■ **REQUIRED WORK**:
Return all the lines below in which the string "transaction" appears.

DATASET RECORDS START

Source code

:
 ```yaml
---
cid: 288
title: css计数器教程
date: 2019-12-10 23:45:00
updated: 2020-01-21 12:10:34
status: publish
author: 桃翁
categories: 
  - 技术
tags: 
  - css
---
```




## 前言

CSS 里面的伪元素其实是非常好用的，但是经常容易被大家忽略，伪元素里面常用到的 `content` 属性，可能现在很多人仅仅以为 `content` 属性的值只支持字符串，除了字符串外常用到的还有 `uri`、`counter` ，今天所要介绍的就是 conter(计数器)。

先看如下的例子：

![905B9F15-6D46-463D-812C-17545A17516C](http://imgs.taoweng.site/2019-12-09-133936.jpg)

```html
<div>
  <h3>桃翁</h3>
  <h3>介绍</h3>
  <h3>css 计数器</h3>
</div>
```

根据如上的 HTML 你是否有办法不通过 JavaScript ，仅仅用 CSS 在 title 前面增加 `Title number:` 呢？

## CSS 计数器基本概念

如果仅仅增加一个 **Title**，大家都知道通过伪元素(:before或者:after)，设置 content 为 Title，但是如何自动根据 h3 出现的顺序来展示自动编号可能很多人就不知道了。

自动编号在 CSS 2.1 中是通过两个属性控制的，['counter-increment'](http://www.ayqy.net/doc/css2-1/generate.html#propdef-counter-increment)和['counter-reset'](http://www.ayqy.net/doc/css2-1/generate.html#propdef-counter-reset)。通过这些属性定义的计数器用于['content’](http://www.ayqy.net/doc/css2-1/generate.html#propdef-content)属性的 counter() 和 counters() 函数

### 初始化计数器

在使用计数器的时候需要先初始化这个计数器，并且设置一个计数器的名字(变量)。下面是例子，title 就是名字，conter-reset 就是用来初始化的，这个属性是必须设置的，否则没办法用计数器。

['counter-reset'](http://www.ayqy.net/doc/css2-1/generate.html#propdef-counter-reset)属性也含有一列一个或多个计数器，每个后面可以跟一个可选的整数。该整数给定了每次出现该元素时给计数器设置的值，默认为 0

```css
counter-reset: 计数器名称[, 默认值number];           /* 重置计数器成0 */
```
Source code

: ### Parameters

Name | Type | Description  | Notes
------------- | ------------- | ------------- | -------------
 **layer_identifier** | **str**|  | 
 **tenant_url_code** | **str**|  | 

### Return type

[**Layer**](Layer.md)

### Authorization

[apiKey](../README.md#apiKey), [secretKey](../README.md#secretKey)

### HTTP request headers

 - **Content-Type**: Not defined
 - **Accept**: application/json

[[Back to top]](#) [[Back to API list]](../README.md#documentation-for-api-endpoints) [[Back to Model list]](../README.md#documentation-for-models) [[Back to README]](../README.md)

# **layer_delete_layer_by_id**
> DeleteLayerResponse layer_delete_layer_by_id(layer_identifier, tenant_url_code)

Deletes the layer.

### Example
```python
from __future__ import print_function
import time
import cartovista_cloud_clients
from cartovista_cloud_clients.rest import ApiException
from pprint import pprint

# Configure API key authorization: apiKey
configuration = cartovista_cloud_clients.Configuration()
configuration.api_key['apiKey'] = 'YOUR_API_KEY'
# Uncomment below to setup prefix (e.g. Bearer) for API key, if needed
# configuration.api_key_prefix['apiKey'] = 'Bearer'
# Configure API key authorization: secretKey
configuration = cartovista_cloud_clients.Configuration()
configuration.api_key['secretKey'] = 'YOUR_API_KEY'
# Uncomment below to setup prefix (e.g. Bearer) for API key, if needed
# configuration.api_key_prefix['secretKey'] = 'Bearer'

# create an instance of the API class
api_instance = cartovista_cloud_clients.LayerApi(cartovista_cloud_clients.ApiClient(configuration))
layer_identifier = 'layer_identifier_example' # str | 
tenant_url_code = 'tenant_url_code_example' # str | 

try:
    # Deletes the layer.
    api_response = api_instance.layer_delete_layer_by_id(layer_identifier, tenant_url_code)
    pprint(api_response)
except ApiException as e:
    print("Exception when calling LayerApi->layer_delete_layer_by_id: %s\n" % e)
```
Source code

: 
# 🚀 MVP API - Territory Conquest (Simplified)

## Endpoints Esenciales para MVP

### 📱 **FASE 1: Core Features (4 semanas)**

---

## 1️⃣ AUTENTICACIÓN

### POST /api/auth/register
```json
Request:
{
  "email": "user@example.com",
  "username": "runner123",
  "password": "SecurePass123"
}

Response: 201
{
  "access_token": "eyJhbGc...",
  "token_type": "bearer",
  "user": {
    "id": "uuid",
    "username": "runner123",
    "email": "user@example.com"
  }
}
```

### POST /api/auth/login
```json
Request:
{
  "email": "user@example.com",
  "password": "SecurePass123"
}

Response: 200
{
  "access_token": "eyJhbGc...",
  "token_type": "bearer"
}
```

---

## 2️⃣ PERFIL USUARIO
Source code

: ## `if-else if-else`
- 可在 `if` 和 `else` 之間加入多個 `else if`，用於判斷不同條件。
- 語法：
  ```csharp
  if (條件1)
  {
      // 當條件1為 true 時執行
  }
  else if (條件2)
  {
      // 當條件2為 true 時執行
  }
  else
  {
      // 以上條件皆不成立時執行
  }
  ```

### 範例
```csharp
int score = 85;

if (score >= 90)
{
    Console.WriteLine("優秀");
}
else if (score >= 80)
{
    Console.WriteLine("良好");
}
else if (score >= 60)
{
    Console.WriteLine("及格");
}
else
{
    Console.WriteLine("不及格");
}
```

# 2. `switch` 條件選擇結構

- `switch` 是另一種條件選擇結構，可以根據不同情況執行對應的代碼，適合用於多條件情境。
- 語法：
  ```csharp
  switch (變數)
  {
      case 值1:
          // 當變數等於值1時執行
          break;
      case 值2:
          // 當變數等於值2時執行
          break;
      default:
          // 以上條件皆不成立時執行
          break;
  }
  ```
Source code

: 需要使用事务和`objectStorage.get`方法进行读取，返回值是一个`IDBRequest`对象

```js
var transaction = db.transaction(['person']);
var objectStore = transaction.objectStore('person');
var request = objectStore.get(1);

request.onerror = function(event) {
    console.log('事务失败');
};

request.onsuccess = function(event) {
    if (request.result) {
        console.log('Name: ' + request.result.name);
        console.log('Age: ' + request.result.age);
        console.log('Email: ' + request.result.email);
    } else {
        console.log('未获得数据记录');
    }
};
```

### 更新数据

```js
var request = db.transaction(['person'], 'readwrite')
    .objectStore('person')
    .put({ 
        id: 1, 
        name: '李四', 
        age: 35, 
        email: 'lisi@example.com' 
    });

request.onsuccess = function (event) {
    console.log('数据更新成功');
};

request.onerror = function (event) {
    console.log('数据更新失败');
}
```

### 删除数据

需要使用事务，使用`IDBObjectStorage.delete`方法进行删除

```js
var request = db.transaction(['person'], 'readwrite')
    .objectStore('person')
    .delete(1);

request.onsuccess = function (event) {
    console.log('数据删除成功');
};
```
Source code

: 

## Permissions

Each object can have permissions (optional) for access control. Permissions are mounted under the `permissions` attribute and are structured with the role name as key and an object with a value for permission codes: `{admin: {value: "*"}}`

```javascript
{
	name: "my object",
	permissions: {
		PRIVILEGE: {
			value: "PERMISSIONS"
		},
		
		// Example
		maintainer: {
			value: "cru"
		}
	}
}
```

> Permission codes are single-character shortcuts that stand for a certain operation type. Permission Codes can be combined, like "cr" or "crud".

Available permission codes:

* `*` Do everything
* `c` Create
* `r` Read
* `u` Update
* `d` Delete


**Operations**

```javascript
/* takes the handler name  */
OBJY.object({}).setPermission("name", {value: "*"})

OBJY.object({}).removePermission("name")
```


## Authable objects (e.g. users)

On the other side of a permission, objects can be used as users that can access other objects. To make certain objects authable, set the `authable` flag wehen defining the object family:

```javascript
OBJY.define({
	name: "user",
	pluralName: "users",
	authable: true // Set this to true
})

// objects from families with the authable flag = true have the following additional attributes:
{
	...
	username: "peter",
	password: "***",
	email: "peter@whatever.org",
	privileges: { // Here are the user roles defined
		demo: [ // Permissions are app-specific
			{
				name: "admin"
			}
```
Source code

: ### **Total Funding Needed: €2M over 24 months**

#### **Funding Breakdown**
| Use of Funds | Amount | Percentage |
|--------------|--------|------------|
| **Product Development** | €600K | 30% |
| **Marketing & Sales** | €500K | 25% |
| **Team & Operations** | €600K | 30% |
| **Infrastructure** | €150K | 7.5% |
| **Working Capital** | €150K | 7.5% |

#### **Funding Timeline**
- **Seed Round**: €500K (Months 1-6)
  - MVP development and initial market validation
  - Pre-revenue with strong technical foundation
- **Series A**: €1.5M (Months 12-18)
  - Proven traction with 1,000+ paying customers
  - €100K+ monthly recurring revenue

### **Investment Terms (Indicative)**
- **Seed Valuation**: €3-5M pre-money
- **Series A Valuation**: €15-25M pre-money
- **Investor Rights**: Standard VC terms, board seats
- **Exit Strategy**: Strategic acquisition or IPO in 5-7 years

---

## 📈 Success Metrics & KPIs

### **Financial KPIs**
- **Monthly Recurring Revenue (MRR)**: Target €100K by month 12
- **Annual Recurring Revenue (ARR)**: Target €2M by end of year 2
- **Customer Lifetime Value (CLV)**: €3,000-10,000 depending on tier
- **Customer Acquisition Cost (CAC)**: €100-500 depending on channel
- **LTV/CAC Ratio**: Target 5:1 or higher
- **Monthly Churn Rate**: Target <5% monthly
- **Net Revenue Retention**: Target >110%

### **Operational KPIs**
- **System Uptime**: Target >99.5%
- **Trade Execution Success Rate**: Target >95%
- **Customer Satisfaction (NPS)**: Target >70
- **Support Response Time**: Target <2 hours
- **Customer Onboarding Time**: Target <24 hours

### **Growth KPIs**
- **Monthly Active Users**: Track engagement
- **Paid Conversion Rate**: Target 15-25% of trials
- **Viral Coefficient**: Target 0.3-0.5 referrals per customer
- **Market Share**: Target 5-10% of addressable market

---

DATASET RECORDS END

■ **TASK OUTPUT**:
var transaction = db.transaction(['person']);
var objectStore = transaction.objectStore('person');
var request = db.transaction(['person'], 'readwrite')
var request = db.transaction(['person'], 'readwrite')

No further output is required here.